Davenport wrote a NYT piece on it in 1979, but the Times archive only goes back to 1981.

Commentary. The rural West Midlands area that Tolkien patterned the Shire after had become more urban by the time of Tolkien's writing, and the idea of something even remotely like it being preserved in America might well have charmed him. To a European classicist, rural America had much the same remoteness that Professor T was trying to capture about the Shire. Americans would immediately associate Kentucky with Appalachia, which was settled by rambunctious Scots-Irish and English Borderers, and discount the idea of any connection. But Tolkien may not have had that association, and in this case it is not accurate anyway. That section of KY between Frankfort and Louisville was actually settled by a higher percentage of West Midlanders, more like Ohio was.

I looked up all those Hobbit-names, comparing that part of KY with the rest of KY, and with other places across the US. There weren't any Bagginses,* Gamgees, or Bracegirdles, but there were Tookes, Grubbs, Barefoots and Proudfoots, Burrowes, and Pippins. There were no Butterburs, but there were Butterbaughs.

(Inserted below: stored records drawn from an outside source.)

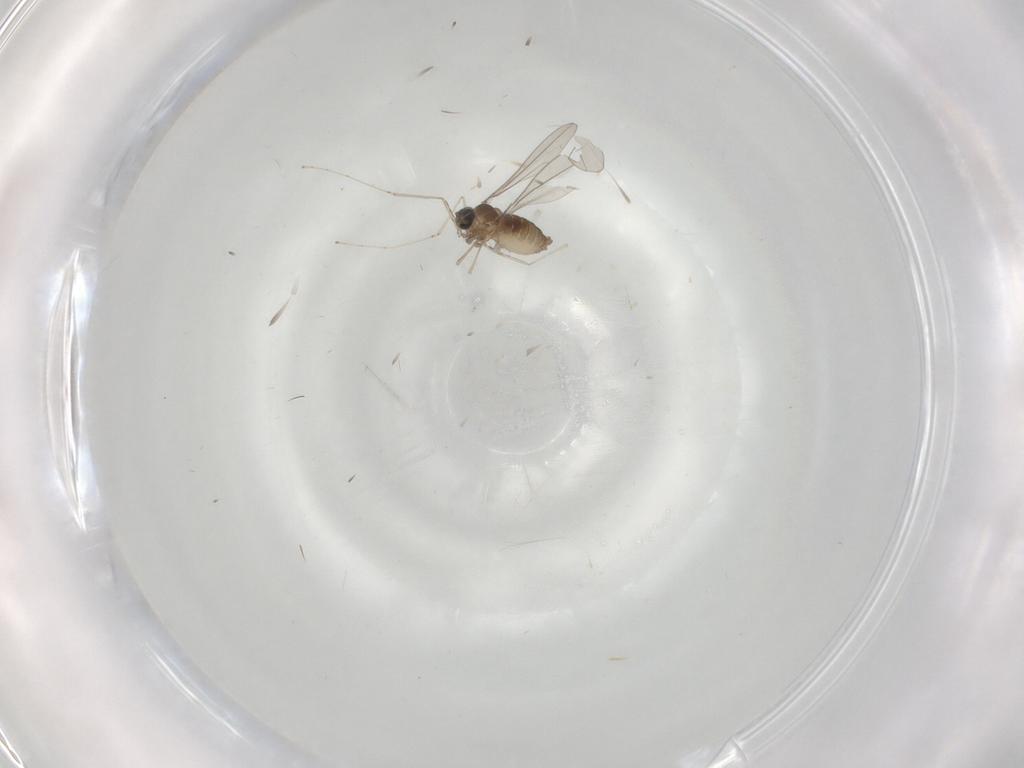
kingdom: Animalia
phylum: Arthropoda
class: Insecta
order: Diptera
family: Cecidomyiidae
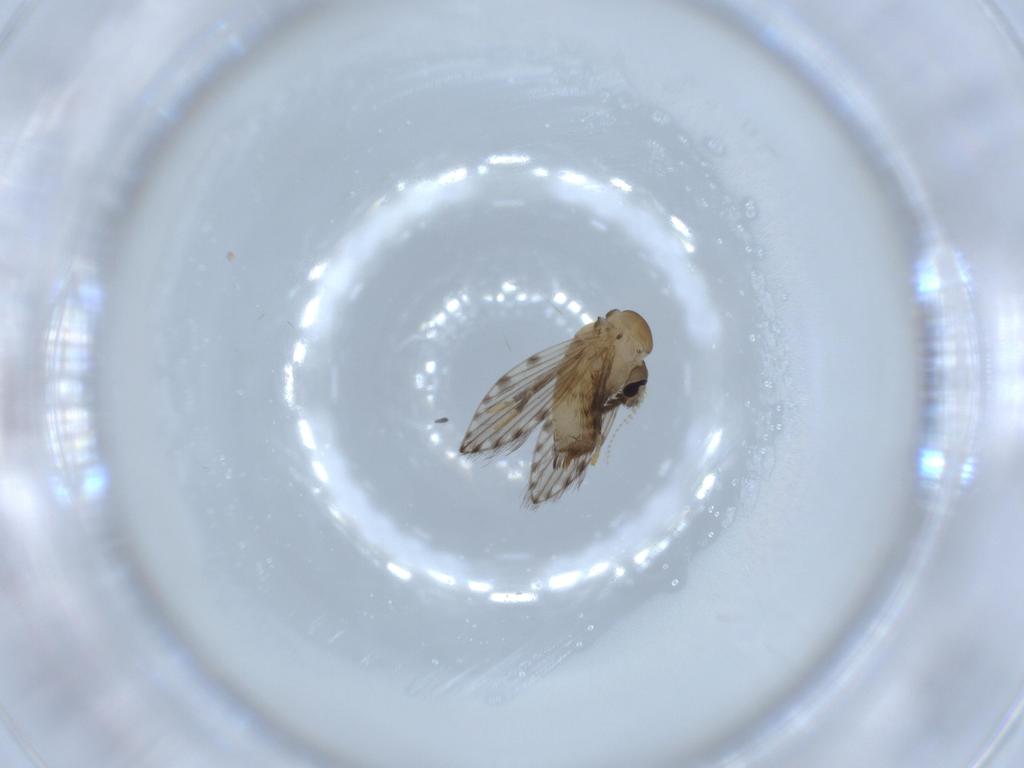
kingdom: Animalia
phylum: Arthropoda
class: Insecta
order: Diptera
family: Psychodidae
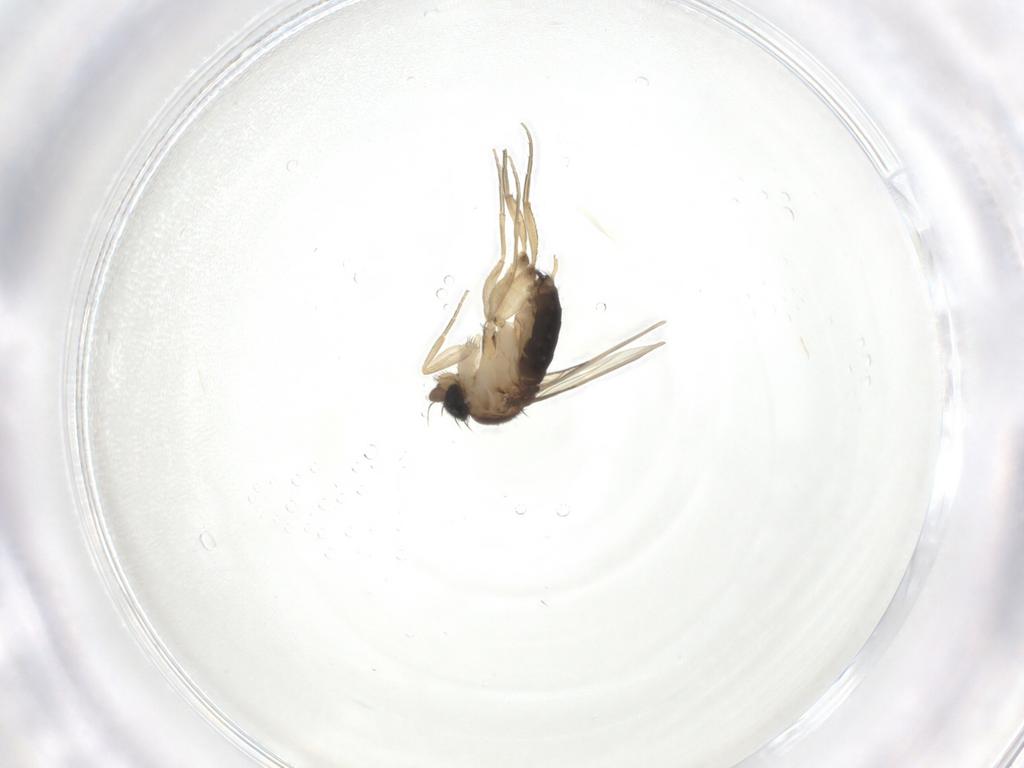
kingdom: Animalia
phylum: Arthropoda
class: Insecta
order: Diptera
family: Phoridae
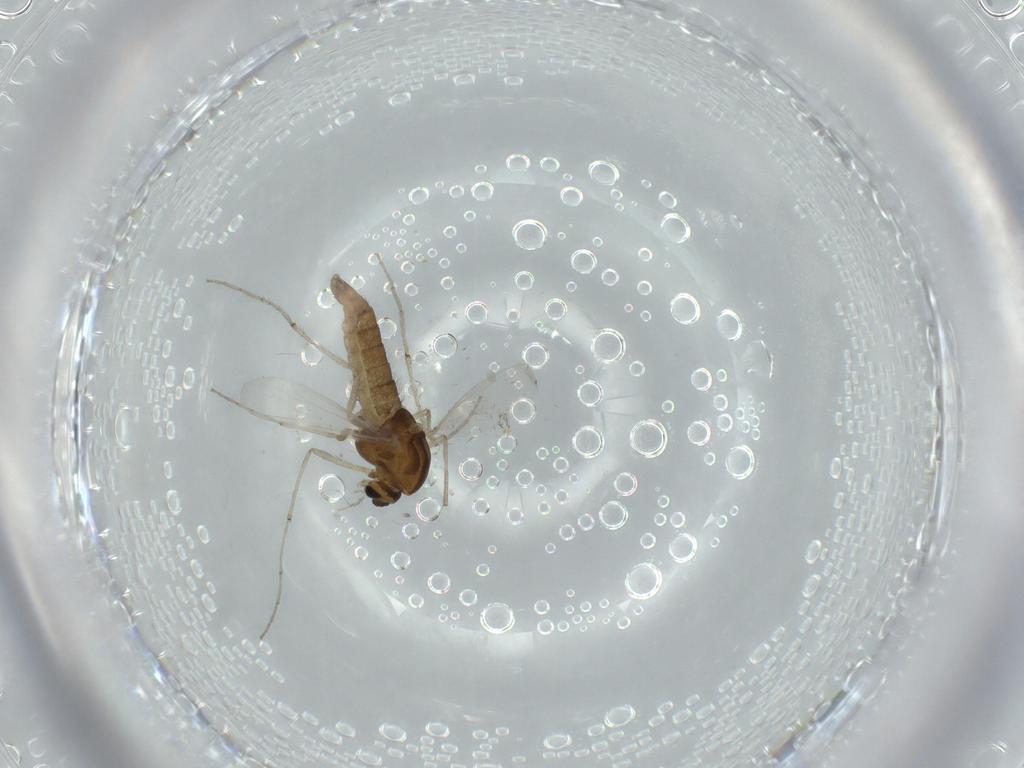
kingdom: Animalia
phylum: Arthropoda
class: Insecta
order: Diptera
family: Chironomidae
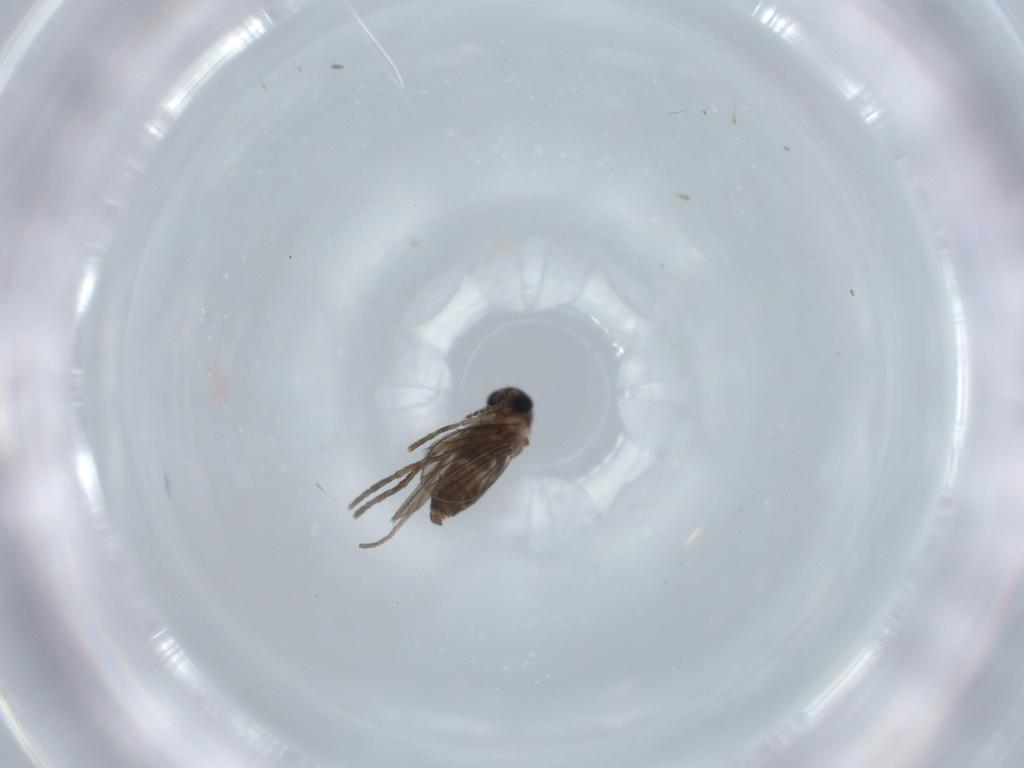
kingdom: Animalia
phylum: Arthropoda
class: Insecta
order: Diptera
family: Psychodidae
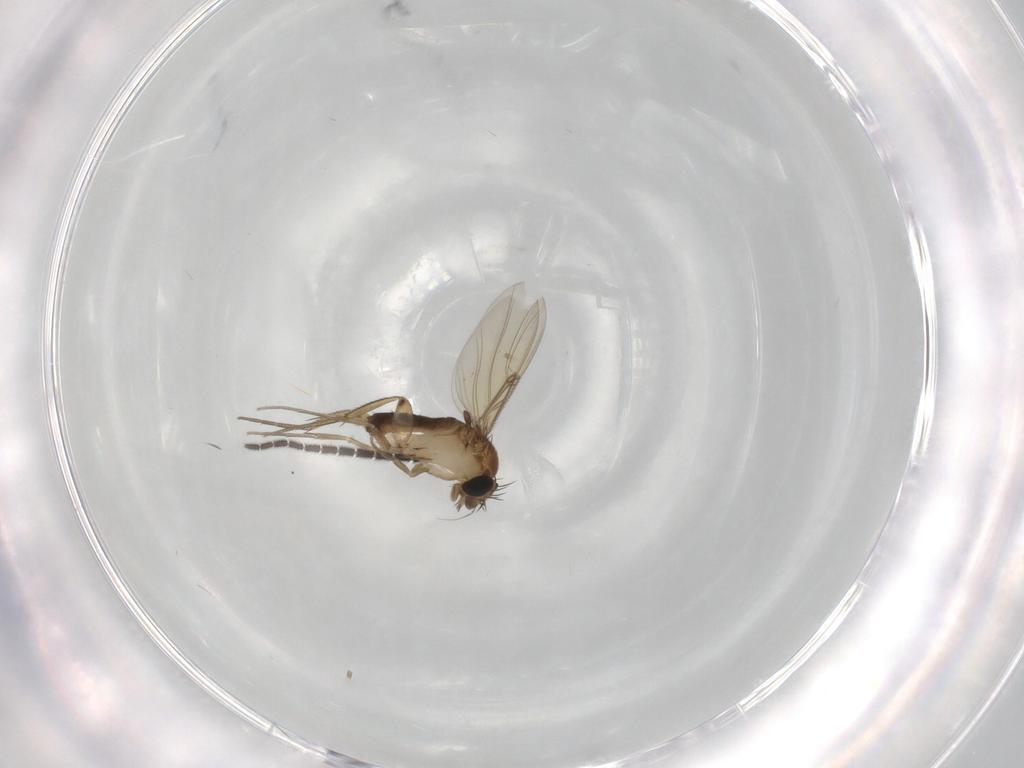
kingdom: Animalia
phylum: Arthropoda
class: Insecta
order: Diptera
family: Phoridae
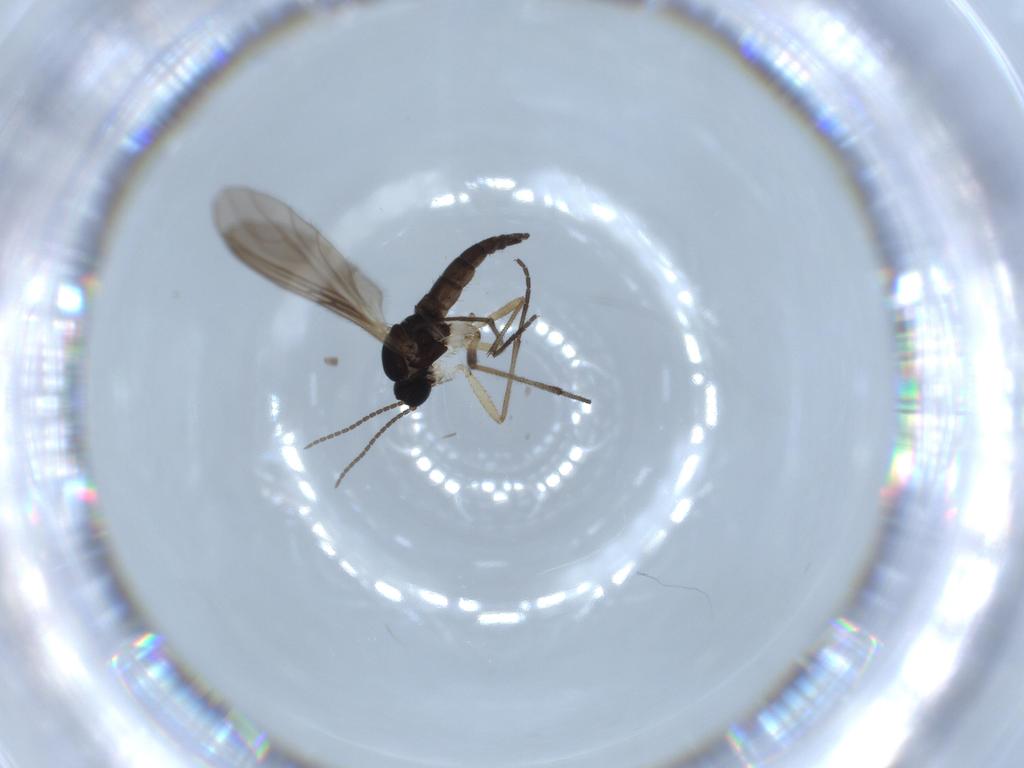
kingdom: Animalia
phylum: Arthropoda
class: Insecta
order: Diptera
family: Sciaridae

BOOderbaw my son pronounced immediately after I'd told him. "We had a Butterbaugh in my class (at Asbury College in Kentucky)." There was indeed a greater concentration of all these names around Shelbyville and Louisville. These names occurred elsewhere in the country, but were much less common - only a few in huge California, New York, and Texas, for example.

The attempts to show a similar speech pattern I find less convincing. Rural archaic constructions all sound very similar at first go until you take them apart. That archaic constructions persisted at all, however, would have been known to Tolkien but still likely to intrigue him.

One commenter on a Tolkien site suggested that examining the census records for 1910 - 1930 for that area might be more revealing than a current phone listing. Likely true, but I'm not likely to do it myself.

Update: There is a Cooter Baggins who graduated from a HS in Indiana, right across the river from that part of KY. Hmm.

*There is a Bilbo Baggins in Louisville, but I assumed that was a taken name, not a christened name.

2 comments:

  1. Guy Davenport's article is now "available" at the NYT archive.Hobbits in Kentucky.

    I put "available"in quotes, because the NYT is not as available to non-subscribers as it used to be. Given that I once made money selling NYT stock short, I guess I can't complain.

    ReplyDelete
  2. Thank you very much for the article.